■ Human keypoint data
⁂

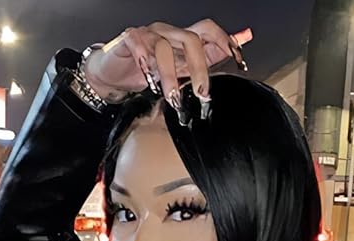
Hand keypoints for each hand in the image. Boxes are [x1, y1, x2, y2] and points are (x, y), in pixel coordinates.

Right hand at [83, 19, 249, 108]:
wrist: (113, 73)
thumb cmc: (148, 70)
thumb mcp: (181, 69)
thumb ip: (208, 58)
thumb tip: (240, 44)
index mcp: (182, 39)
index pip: (208, 31)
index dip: (225, 41)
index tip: (238, 60)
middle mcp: (168, 32)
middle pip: (191, 38)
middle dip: (199, 68)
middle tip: (201, 93)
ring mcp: (148, 34)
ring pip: (165, 46)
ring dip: (171, 76)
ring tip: (172, 97)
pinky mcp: (129, 39)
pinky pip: (138, 42)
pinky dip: (145, 61)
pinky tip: (149, 79)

⁂

Return only the lines running from the top of the data to the line that holds "index pip: (208, 31)". Include both of those lines, but skip the pictures.

■ Exercise result
Hand keypoints for each hand in the image. Boxes are [x1, y1, x2, y2] and points are (x, y), in pixel coordinates.

Right hand at [83, 19, 249, 108]:
wrist: (113, 73)
thumb cmc: (148, 70)
thumb mcp: (181, 69)
thumb ip: (208, 58)
thumb tip: (240, 44)
index mcp: (182, 39)
index pip: (208, 31)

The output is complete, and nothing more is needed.